# DOCUMENT SEGMENT
== Segment start ==

Export Overview

Export Overview

Export is a feature provided by Doris that allows for the asynchronous export of data. This feature allows the user to export the data of specified tables or partitions in a specified file format through the Broker process or S3 protocol/ HDFS protocol, to remote storage such as object storage or HDFS.

Currently, EXPORT supports exporting Doris local tables / views / external tables and supports exporting to file formats including parquet, orc, csv, csv_with_names, and csv_with_names_and_types.

This document mainly introduces the basic principles, usage, best practices and precautions of Export.

Principles

After a user submits an Export Job, Doris will calculate all the Tablets involved in this job. Then, based on the parallelism parameter specified by the user, these tablets will be grouped. Each thread is responsible for a group of tablets, generating multiple SELECT INTO OUTFILE query plans. The query plan will read the data from the included tablets and then write the data to the specified path in remote storage through S3 protocol/ HDFS protocol/ Broker.

The overall execution process is as follows:

The user submits an Export job to FE.
FE calculates all the tablets to be exported and groups them based on the parallelism parameter. Each group generates multiple SELECT INTO OUTFILE query plans based on the maximum_number_of_export_partitions parameter.

== Segment end ==

Named joint coordinates:

== Segment start ==

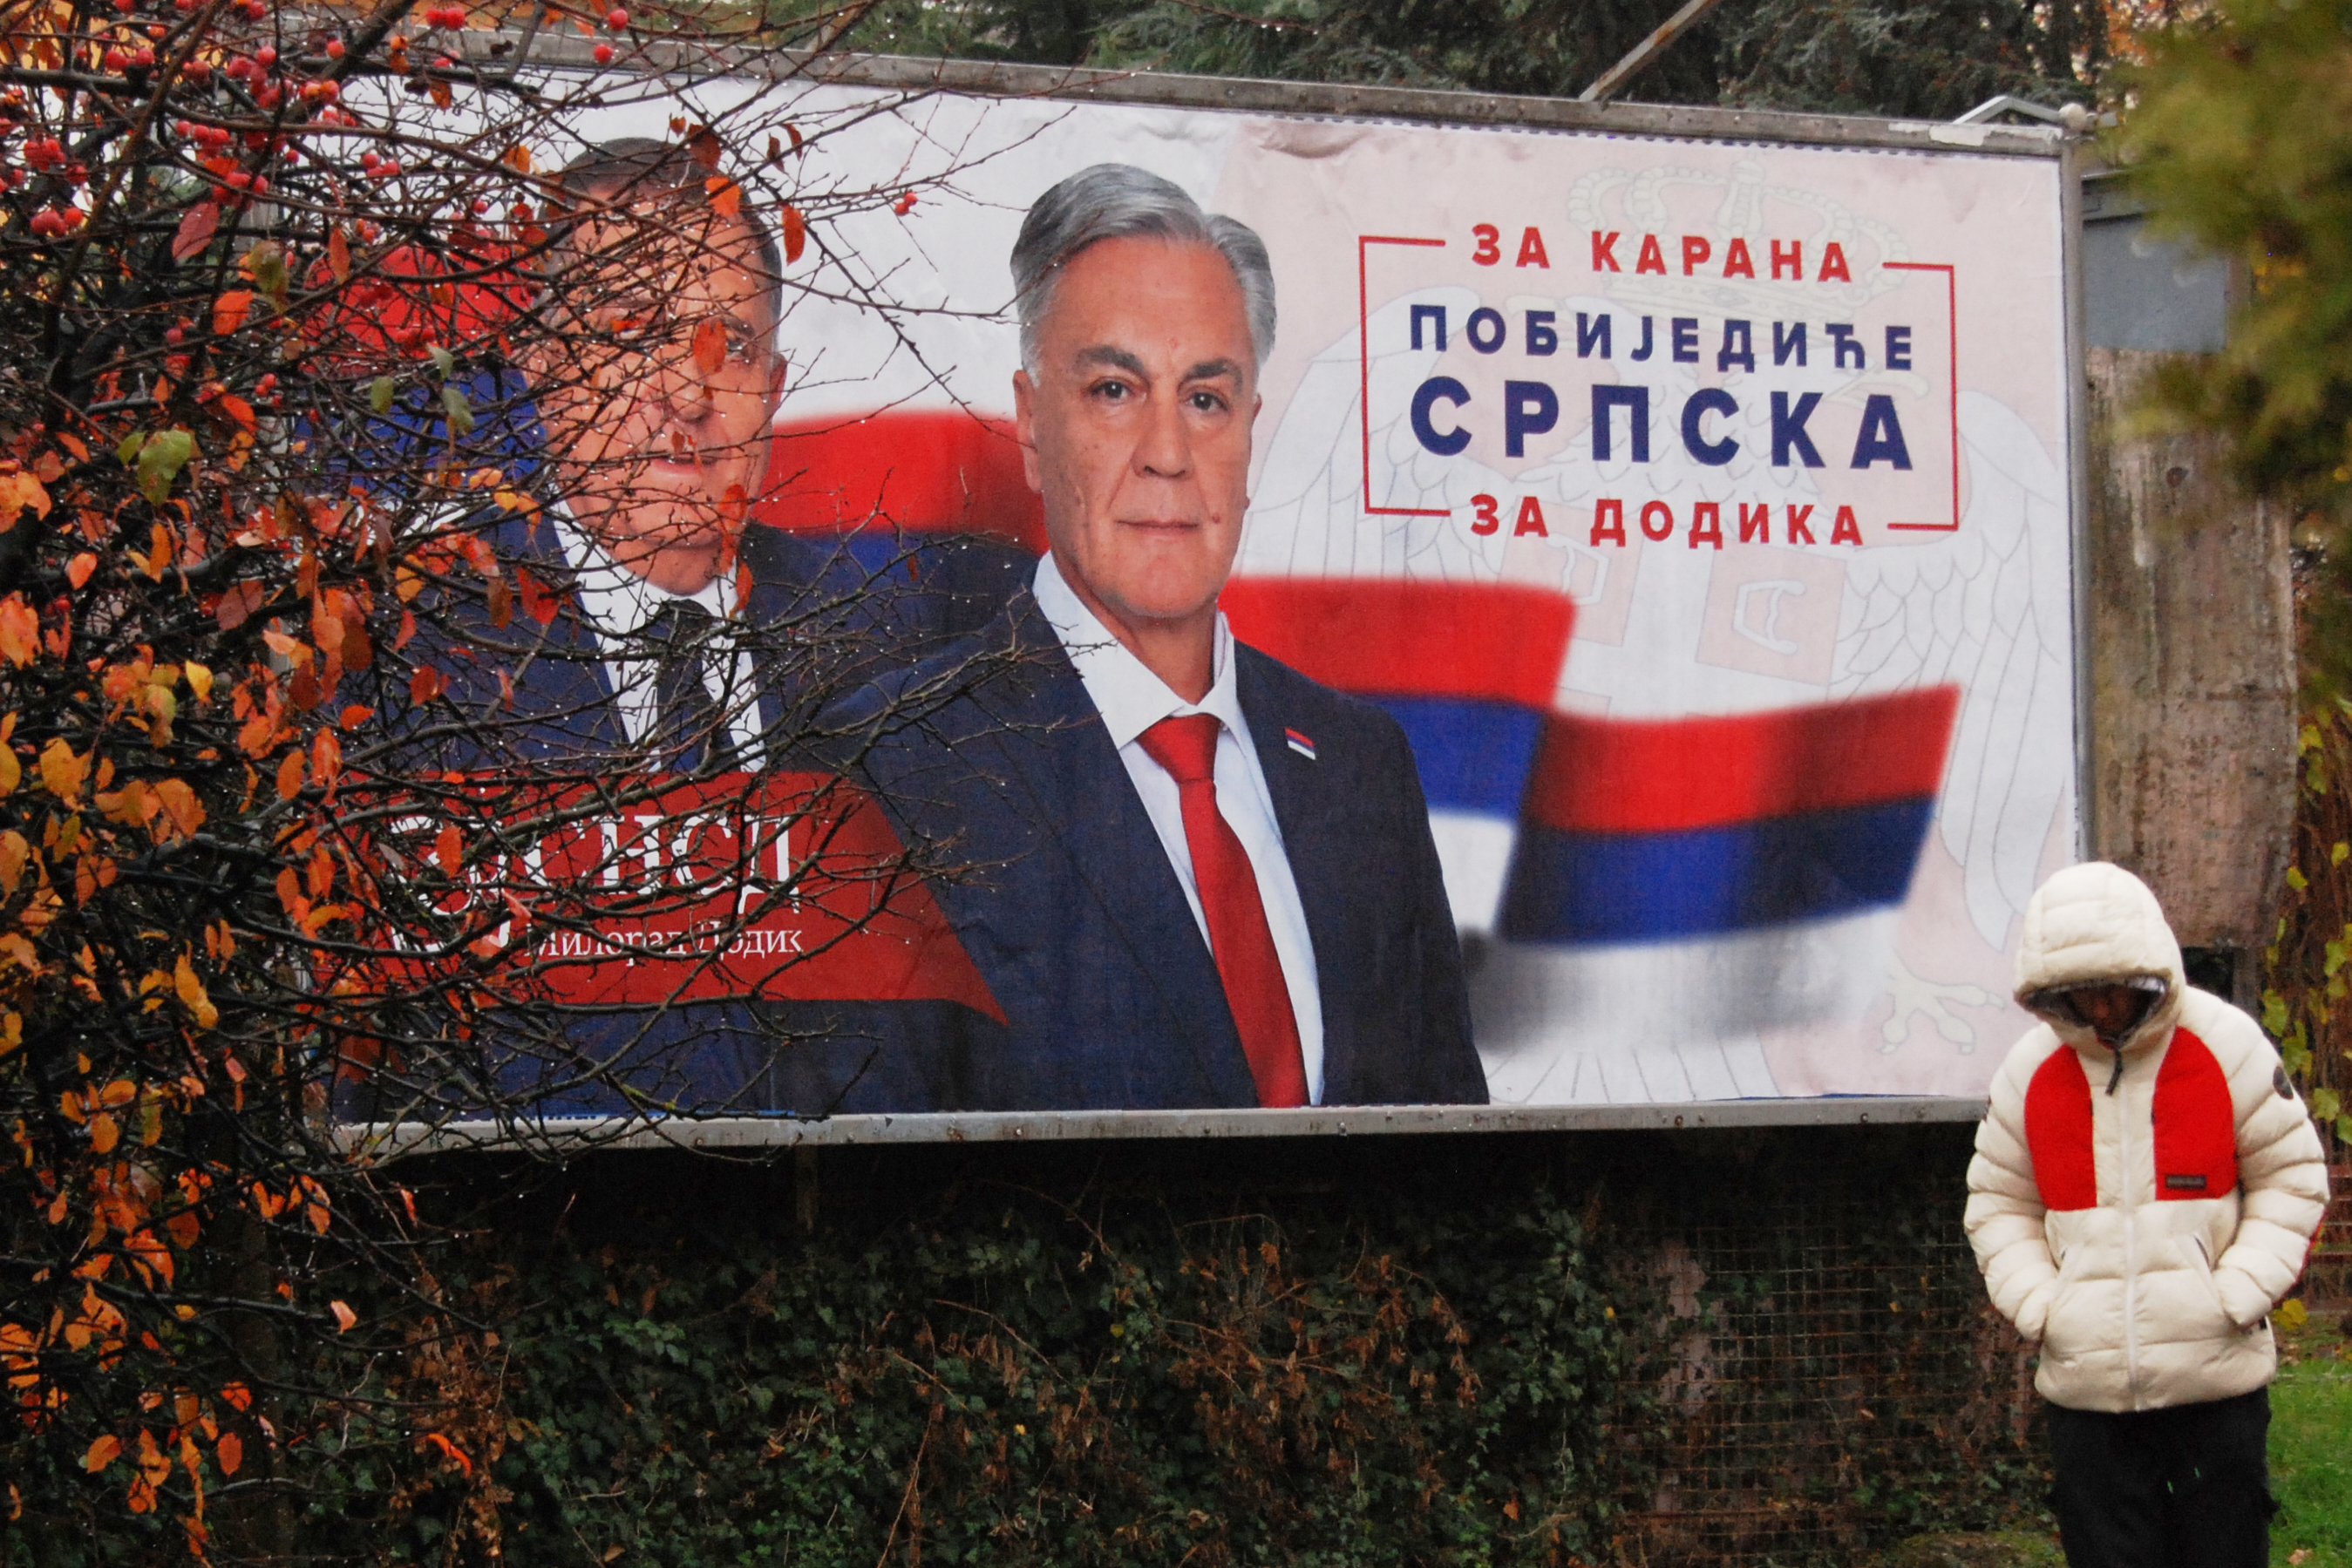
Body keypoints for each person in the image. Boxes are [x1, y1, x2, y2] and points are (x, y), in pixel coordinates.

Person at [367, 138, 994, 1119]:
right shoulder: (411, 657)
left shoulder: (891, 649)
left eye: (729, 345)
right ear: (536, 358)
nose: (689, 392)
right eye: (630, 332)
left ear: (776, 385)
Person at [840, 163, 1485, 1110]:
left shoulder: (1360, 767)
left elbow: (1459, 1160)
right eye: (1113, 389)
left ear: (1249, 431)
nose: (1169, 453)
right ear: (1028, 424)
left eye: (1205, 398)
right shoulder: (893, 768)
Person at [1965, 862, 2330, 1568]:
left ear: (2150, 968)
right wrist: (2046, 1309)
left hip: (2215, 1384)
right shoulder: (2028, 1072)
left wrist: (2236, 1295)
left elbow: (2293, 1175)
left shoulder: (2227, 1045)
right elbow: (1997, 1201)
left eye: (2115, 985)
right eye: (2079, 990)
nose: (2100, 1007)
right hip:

== Segment end ==

# TASK DESCRIPTION
Please reproduce the Export overview above in full, word for word.

# YOUR RESPONSE
Export Overview

Export Overview

Export is a feature provided by Doris that allows for the asynchronous export of data. This feature allows the user to export the data of specified tables or partitions in a specified file format through the Broker process or S3 protocol/ HDFS protocol, to remote storage such as object storage or HDFS.

Currently, EXPORT supports exporting Doris local tables / views / external tables and supports exporting to file formats including parquet, orc, csv, csv_with_names, and csv_with_names_and_types.

This document mainly introduces the basic principles, usage, best practices and precautions of Export.

Principles

After a user submits an Export Job, Doris will calculate all the Tablets involved in this job. Then, based on the parallelism parameter specified by the user, these tablets will be grouped. Each thread is responsible for a group of tablets, generating multiple SELECT INTO OUTFILE query plans. The query plan will read the data from the included tablets and then write the data to the specified path in remote storage through S3 protocol/ HDFS protocol/ Broker.

The overall execution process is as follows:

The user submits an Export job to FE.
FE calculates all the tablets to be exported and groups them based on the parallelism parameter. Each group generates multiple SELECT INTO OUTFILE query plans based on the maximum_number_of_export_partitions parameter.